TASKS FOR THIS EXERCISE:
- a) According to the introduction, what structures can realize integrated power splitters?
- b) Rewrite everything in the introduction from "Multimode interference (MMI)" down to "value in between.", replacing "microheater electrodes" with "heater electrodes".
Segment Start: EXCERPT PROVIDED
1. Introduction
Reconfigured and programmable photonic integrated circuits (PICs) are dedicated to discovering the general on-chip hardware configurations for versatile functions by customized programs [
1,
2]. Their network architectures are commonly formed by the cascaded Mach–Zehnder interferometers (MZIs), directional couplers (DCs), and micro ring resonators (MRRs), which can be programmed in real time through a series of optical phase shifters applied on the single-mode waveguide arms. Their cascaded mesh connectivity can determine the path of light routing, define the transmission matrix, and perform spectral filtering operations.
On the single-mode waveguide arms, the change of refractive index is translated to the optical phase change only. The cascaded systems can be well-represented by a set of analytical equations or a linear transfer matrix, and the required settings to reach the target output can then be readily calculated. However, there remain two problems. For one, the cascaded structure requires a large number of independent tuning units, which may pose a challenge for electronic wiring during integration and assembly [
3,
4]. Secondly, the phase tuning on a single-mode waveguide cannot efficiently introduce variable attenuation of light amplitude. In fact, the MZI and DC-based solutions all work under the theoretically lossless condition [
5], apart from the insertion loss in practice, i.e., if the power of one output is tuned down, the sum of the output power from the remaining ports is bound to go up.
To illustrate the second problem, let us consider the integrated power splitters, a fundamental PIC component that divides the input optical power into multiple streams. They can be realized by Y-branch structures [
6], directional couplers (DC) [
7], and QR code-like nanostructure [
8]. However, they often perform a fixed splitting ratio, as shown in
Figure 1a. The tunable power splitters can be realized by the cascaded MZI-based device [
9], as shown in
Figure 1b. By precisely tuning each phase shifter, the input light can be divided into arbitrary splitting ratios at the outputs. Note that in
Figure 1b, the phase tuning does not affect the overall power passing through the device. To implement extra attenuation, each output port needs to connect to a variable optical attenuator (VOA) [
10,
11]. The extra VOAs require more independent tuning elements plus methods to suppress the crosstalk among them, thereby increasing the device footprint and cost.
Multimode interference (MMI) devices have been long implemented as compact power splitters [
12]. However, most MMIs are used as fixed power splitters, e.g., the 3 dB coupler in a MZI network [
13]. Recently, thermally tunable MMIs have been demonstrated as programmable multi-functional PICs [
14,
15,
16]. For example, switching networks of large port counts can be realized with a minimal number of control units in a compact, non-cascaded structure [
14]. As shown in
Figure 1c, such device consists of only one multimode waveguide with a set of parallel microheater electrodes and input/output access waveguides. However, so far, only the “digital” switching function is achieved [
14]. Light can only go from zero to its respective maximum at a given logic output and cannot be tuned freely at any value in between.
Segment End: EXCERPT PROVIDED
Segment Start: EXERCISE DATA
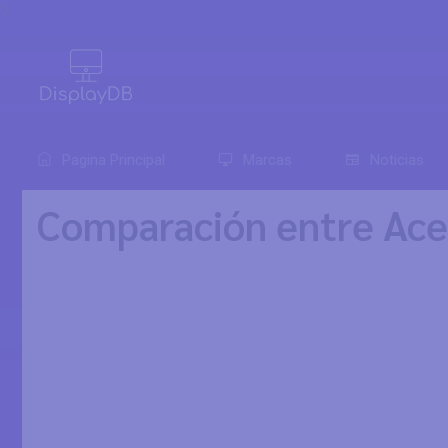
0
Pagina Principal
Marcas
Noticias
Comparación entre Ace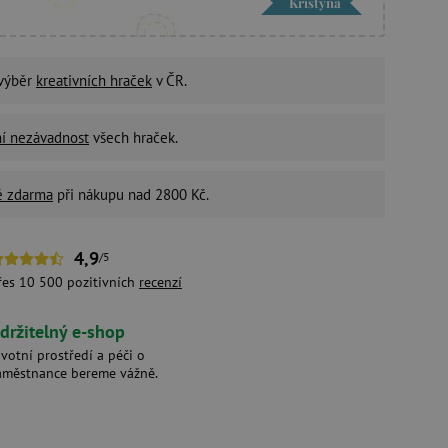
Kristýna
 výběr
kreativních hraček
v ČR.
ní nezávadnost
všech hraček.
é zdarma
při nákupu nad 2800 Kč.
4,9
/5
řes 10 500 pozitivních
recenzí
držitelný e-shop
ivotní prostředí a péči o
aměstnance bereme vážně.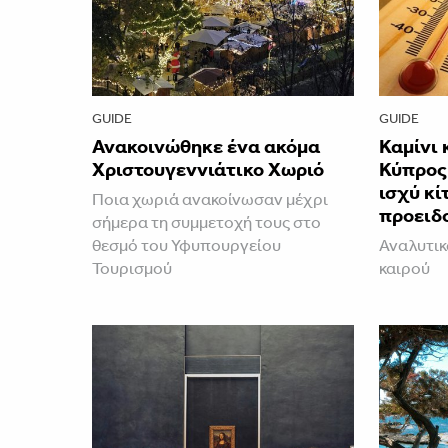
GUIDE
GUIDE
Ανακοινώθηκε ένα ακόμα
Καμίνι 
Χριστουγεννιάτικο Χωριό
Κύπρος 
ισχύ κί
Ποια χωριά ανακοίνωσαν μέχρι
προειδ
σήμερα τη συμμετοχή τους στο
θεσμό του Υφυπουργείου
Αναλυτικ
Τουρισμού
καιρού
Segment End: EXERCISE DATA
EXERCISE RESPONSES:
- a) Y-branch structures, directional couplers (DC), and QR code-like nanostructure.

- b)
Multimode interference (MMI) devices have been long implemented as compact power splitters [
12]. However, most MMIs are used as fixed power splitters, e.g., the 3 dB coupler in a MZI network [
13]. Recently, thermally tunable MMIs have been demonstrated as programmable multi-functional PICs [
14,
15,
16]. For example, switching networks of large port counts can be realized with a minimal number of control units in a compact, non-cascaded structure [
14]. As shown in
Figure 1c, such device consists of only one multimode waveguide with a set of parallel heater electrodes and input/output access waveguides. However, so far, only the “digital” switching function is achieved [
14]. Light can only go from zero to its respective maximum at a given logic output and cannot be tuned freely at any value in between.